This study has been completed.
Information provided by (Responsible Party):
Hollister Incorporated Identifier:
First received: January 21, 2011
Last updated: October 17, 2013
Last verified: July 2012
This is an unblinded, multi-center, randomized, controlled, cross-over study assessing wheel-chair bound, male user preference and catheter characteristics of two intermittent urinary catheters. Subjects enrolled in the study will be randomized to order of catheter use. Individual participation will consist of approximately 1 week of product use.

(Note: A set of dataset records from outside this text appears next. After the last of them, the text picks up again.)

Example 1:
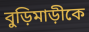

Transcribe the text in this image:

বুড়িমাড়ীকে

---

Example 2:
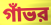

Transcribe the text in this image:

গাঁভর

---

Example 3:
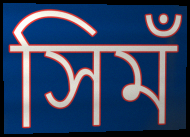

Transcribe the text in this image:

সিমঁ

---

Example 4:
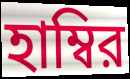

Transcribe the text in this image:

হাম্বির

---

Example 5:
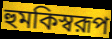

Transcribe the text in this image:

হুমকিস্বরূপ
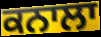
ਕਨਾਲਾ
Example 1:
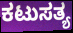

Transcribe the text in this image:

ಕಟುಸತ್ಯ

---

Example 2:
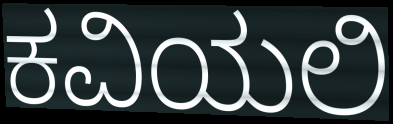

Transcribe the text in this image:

ಕವಿಯಲಿ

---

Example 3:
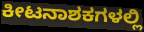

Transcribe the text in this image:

ಕೀಟನಾಶಕಗಳಲ್ಲಿ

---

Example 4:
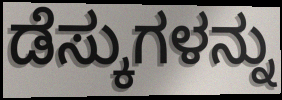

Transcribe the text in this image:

ಡೆಸ್ಕುಗಳನ್ನು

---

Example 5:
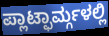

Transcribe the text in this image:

ಪ್ಲಾಟ್ಫಾರ್ಮ್ಗಳಲ್ಲಿ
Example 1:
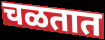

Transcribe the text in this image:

चळतात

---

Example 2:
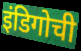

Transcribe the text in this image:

इंडिगोची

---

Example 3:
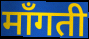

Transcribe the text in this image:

माँगती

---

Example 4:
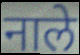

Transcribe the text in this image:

नाले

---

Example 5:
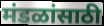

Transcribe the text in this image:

मंडळांसाठी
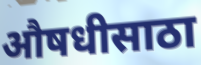
औषधीसाठा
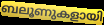
ബലൂണുകളായി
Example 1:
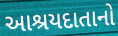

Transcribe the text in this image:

આશ્રયદાતાનો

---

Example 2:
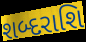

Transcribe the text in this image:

શબ્દરાશિ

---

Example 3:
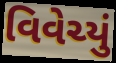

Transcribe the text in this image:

વિવેચ્યું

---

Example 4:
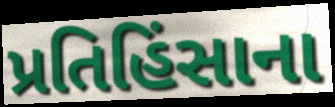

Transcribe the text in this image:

પ્રતિહિંસાના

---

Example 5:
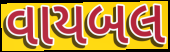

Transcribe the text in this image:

વાયબલ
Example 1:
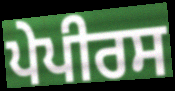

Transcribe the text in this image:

ਪੇਪੀਰਸ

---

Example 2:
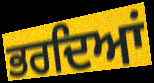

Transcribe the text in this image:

ਭਰਦਿਆਂ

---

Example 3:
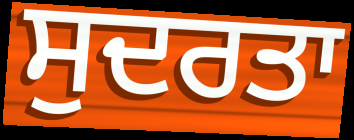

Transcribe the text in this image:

ਸੁਦਰਤਾ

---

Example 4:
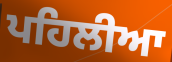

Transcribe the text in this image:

ਪਹਿਲੀਆ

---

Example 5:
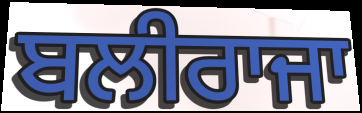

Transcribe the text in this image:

ਬਲੀਰਾਜਾ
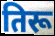
तिरू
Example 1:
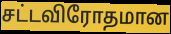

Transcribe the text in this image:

சட்டவிரோதமான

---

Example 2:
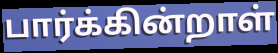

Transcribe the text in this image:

பார்க்கின்றாள்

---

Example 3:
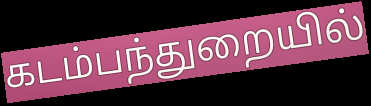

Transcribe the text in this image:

கடம்பந்துறையில்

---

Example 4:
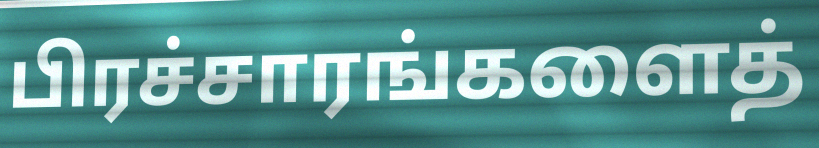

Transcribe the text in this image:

பிரச்சாரங்களைத்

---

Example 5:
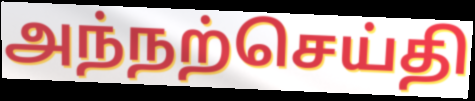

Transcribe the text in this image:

அந்நற்செய்தி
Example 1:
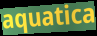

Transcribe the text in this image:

aquatica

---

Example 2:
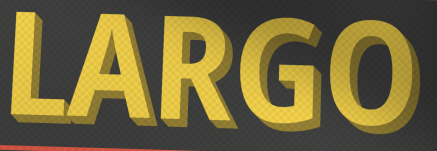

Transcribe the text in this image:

LARGO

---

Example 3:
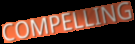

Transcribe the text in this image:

COMPELLING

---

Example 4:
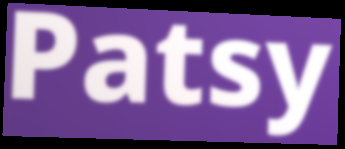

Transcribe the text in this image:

Patsy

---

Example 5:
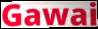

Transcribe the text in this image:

Gawai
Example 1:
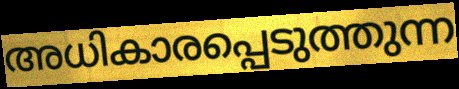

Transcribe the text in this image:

അധികാരപ്പെടുത്തുന്ന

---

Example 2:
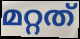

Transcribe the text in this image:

മറ്റത്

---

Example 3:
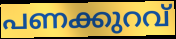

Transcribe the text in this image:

പണക്കുറവ്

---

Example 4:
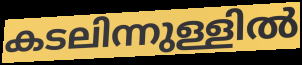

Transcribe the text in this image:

കടലിന്നുള്ളിൽ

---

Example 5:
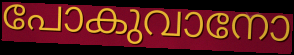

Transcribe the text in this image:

പോകുവാനോ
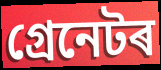
গ্ৰেনেটৰ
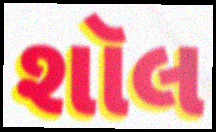
શૉલ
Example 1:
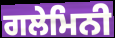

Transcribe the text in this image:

ਗਲੇਮਿਨੀ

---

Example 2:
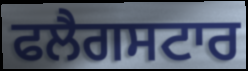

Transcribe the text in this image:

ਫਲੈਗਸਟਾਰ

The null hypothesis to be tested is there no difference between catheters.

Condition Intervention
Urinary Retention
Device: test and control intermittent urinary catheters

Study Type: Interventional
Study Design: Allocation: Randomized
Intervention Model: Crossover Assignment
Masking: Open Label
Official Title: User Preference Study to Compare a 40cm Intermittent Catheter to a 30cm Intermittent Catheter

Further study details as provided by Hollister Incorporated:

Primary Outcome Measures:
  • preference for length [ Time Frame: 1 week ] [ Designated as safety issue: No ]
    proportion of subjects favoring one length over the other

Secondary Outcome Measures:
  • appreciation of user characteristics [ Time Frame: 1 week ] [ Designated as safety issue: No ]
    ease of insertion, removal, and control while catheterizing rated using a 5 point Likert scale

Enrollment: 91
Study Start Date: October 2010
Study Completion Date: August 2011
Primary Completion Date: August 2011 (Final data collection date for primary outcome measure)
Arms Assigned Interventions
Experimental: test Device: test and control intermittent urinary catheters
randomized cross-over
Active Comparator: control Device: test and control intermittent urinary catheters
randomized cross-over


Ages Eligible for Study:   18 Years and older   (Adult, Senior)
Genders Eligible for Study:   Male
Accepts Healthy Volunteers:   No

Inclusion Criteria:

  • is male and at least 18 years of age
  • is self-catheterizing at least 3 times a day
  • has been performing catheterizations for at least 2 months
  • wheelchair bound
  • is able to use a size 12 or 14 French/Charriere straight catheter
  • is willing and able to follow the study protocol and Investigator's instructions
  • is, in the opinion of the Investigator, qualified to participate

Exclusion Criteria:

  • has cognitive impairments that preclude completion of study protocol
  • cannot communicate as determined by the Investigator
  • has an existing medical condition that, in the opinion of the investigator, would interfere with the subject's ability to participate or in the interpretation of the results
  • has a symptomatic urinary tract infection determined by interview
  • has a retracted penis
  • has participated in a study during the previous 30 days involving catheterization
  • has been diagnosed with an enlarged prostate
  • has urethral strictures, false passages, or urethral obstruction
  Contacts and Locations
Choosing to participate in a study is an important personal decision. Talk with your doctor and family members or friends about deciding to join a study. To learn more about this study, you or your doctor may contact the study research staff using the Contacts provided below. For general information, see Learn About Clinical Studies.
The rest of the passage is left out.